Parenting

Raising Peaceful Children In A Violent World

by Pat Blackwell, Ph.D.

The tragedy at Sandy Hook Elementary School in Connecticut invigorated social interest in what leads to violence. The primary factors being debated include gun control, screening people who purchase guns (including their mental health status), and the impact of media violence.

While politicians debate about laws, one factor is under the direct control of all of us. Concerned parents can take a stand against violence by carefully monitoring their child’s access to violent content in television, music, and video games.  The American Academy of Pediatrics’ Council on Communications and Media published a report in its Nov. 2009 issue of Pediatrics detailing how media violence can contribute to aggressive behavior and the desensitization to violence, among other harmful effects. The impact of video games specifically on children is still being researched; however, it is likely that their danger is even higher than television and movies due to the interactive nature of the medium and the rewards and positive feelings that are granted for virtual violence (the points granted for killing others bring pleasure and satisfaction).

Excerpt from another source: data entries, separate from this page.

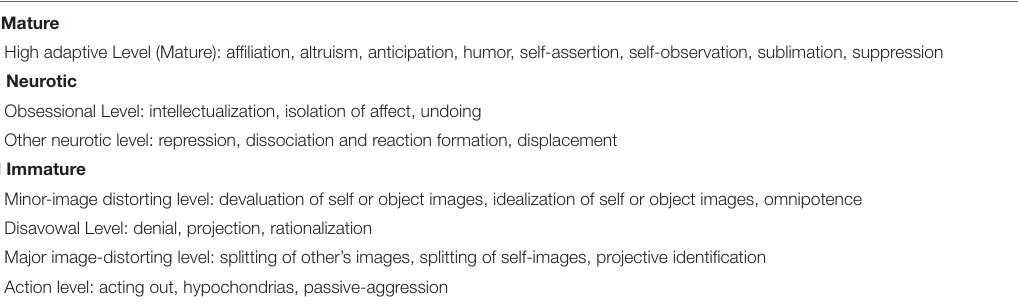
TABLE 1 | DMRS Hierarchy of defense categories, levels, and individual defense mechanisms adapted from Perry et al.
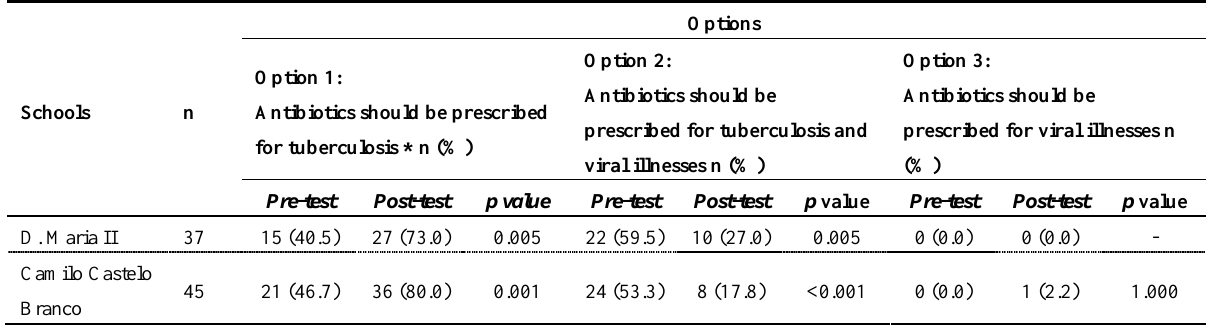
Table 2. Number of positive answers to questions on antibiotic use against viral illnessess (influenza, hepatitis, AIDS) and tuberculosis.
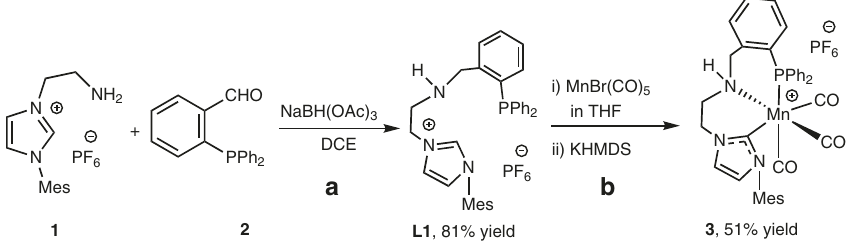
Fig. 2 Synthesis of Mn(I) complex 3. a Conditions: 1 (8 mmol), 2 (1 eq.), NaBH(OAc) 3 (2.5 eq.), DCE (20 mL), rt, 12 h. b Conditions: (i) L1 (0.5 mmol),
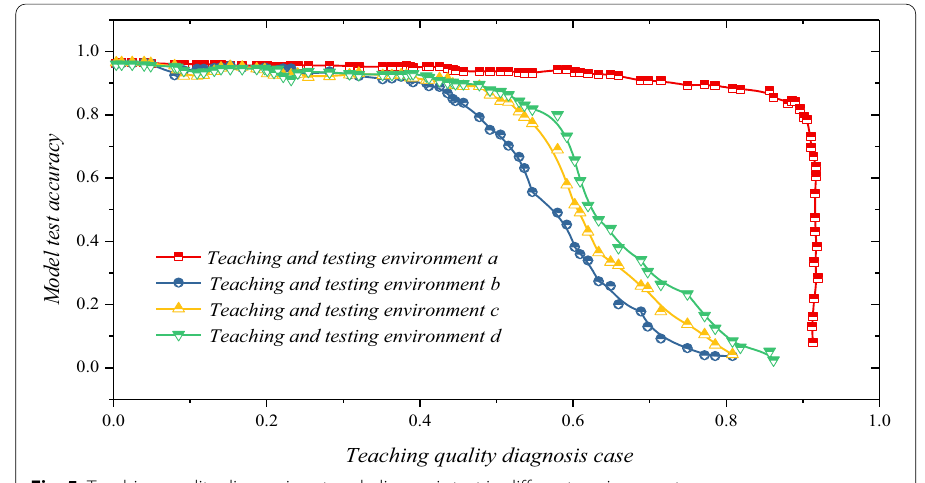
Fig. 5 Teaching quality diagnosis network diagnosis test in different environments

The process of monitoring exposure to violent media is easier when children are young and becomes much more difficult (maybe impossible) as children move into adolescence. But vigilance along with discussion of violence early in a child’s life may help him learn to make better decisions about what to watch and play when parents aren’t around. Moreover, informed children and adolescents will learn to interpret negative messages in a more critical way and be less vulnerable to the ill effects of media violence.

Unscripted play is okay

While it may seem counterintuitive, I advise parents to take a liberal view when it comes to toy gun play. Children have an innate drive to understand their world. One of the primary ways children advance their learning is through play. I am not recommending that parents stockpile toy guns in the nursery; however, when a child holds up a stick to represent a gun or sword, or when violent themes make their way into child play, this should be allowed. Parents should not interfere in play and should not put children down for exploring darker themes in play.

Often times the morals we want children to learn about violence are reinforced through play (if the child has been taught that violence leads to negative outcomes). In other words, the aggressor in play is usually the bad guy who gets his comeuppance. Unfortunately in the media, especially in violent video games, the opposite is true; the aggressor wins! This sort of content along with humorous portrayal of violence and death may be the most damaging models for children.

Replacing screen time with family time

In addition to monitoring content and teaching children about the negative effects of aggression, parents must limit screen time. The American Academy of Pediatrics is very conservative about this; however, a reasonable guideline is no more than one to two hours of screen time per day for older elementary school kids and adolescents and less than one hour for preschoolers and young elementary students (this includes TV, video games, internet surfing, movies and so forth). Instead of screen time, parents can make family meals, exercise, game nights and reading part of the daily routine. This often requires sacrifice and self-discipline for parents as well as children.

In addition, parents and children can volunteer and do service projects, or advocate in other ways to advance goodwill and nonviolence. These activities not only get children away from screens, but also help strengthen the bond between parents and children (which are also compromised by too much screen time).

While the media is in a threatening position to supplant parents’ messages to children, youngsters are still more likely to emulate models that they love, respect and have a relationship with. In this way, we promote love in our communities by loving and relating to our children.